After my session ended, I visited the conference bookstore to sign copies of Change with Confidence. As I was chatting with a bookstore employee, I realized I had done the same thing one year ago almost to the day.
I am a fan of measuring year-over-year results, both professionally and personally. Finances, running statistics and adherence to guidelines get year end reviews.
What I hadn’t reviewed this year was the progress of my book. I reread a blog post I had written after the last conference for clues about what I was measuring. This was little help since my focus was on how I got to the conference in a three-day snow storm in New Jersey.
I do remember that the number of sales was very important to me. As a first time author, it was a tangible measure of acceptance, or the importance of my book. I checked often.
Also important were the number of reviews, interviews and the number of articles I got published. More concrete measures of approval.
As the year progressed my focus changed. The biggest accolade was a reader who emailed me to say how much my book had helped him. “Just what he was looking for,” was what he wrote.

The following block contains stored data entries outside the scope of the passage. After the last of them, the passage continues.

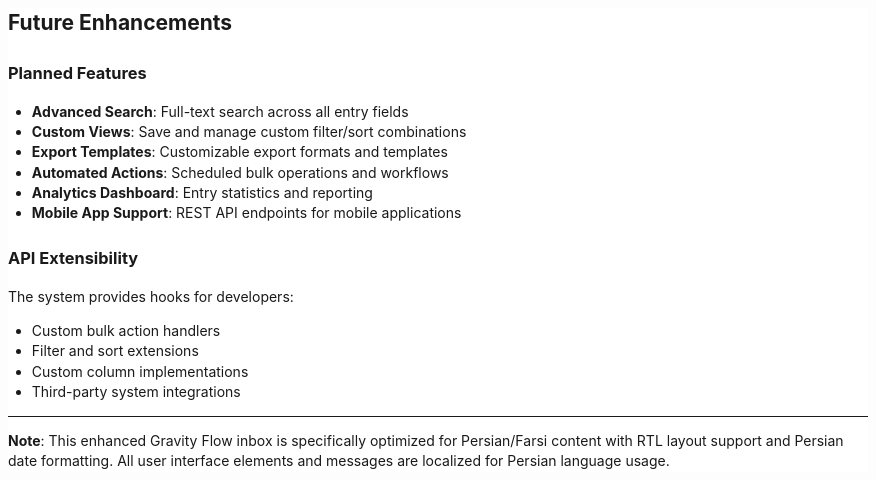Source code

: ## Future Enhancements

### Planned Features
- **Advanced Search**: Full-text search across all entry fields
- **Custom Views**: Save and manage custom filter/sort combinations  
- **Export Templates**: Customizable export formats and templates
- **Automated Actions**: Scheduled bulk operations and workflows
- **Analytics Dashboard**: Entry statistics and reporting
- **Mobile App Support**: REST API endpoints for mobile applications

### API Extensibility
The system provides hooks for developers:
- Custom bulk action handlers
- Filter and sort extensions  
- Custom column implementations
- Third-party system integrations

---

**Note**: This enhanced Gravity Flow inbox is specifically optimized for Persian/Farsi content with RTL layout support and Persian date formatting. All user interface elements and messages are localized for Persian language usage.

Also, a few professors had added it to their reading lists and a company believed in it enough to create an online course on the content, which meant a lot to me.
My focus had changed from acceptance to influence.
I hadn’t realized that my change in focus has affected my promotional efforts. It had become part of my decision making criteria for speaking engagements and the businesses and institutions I approach.
I feel good about my progress and the types of results I will make this year.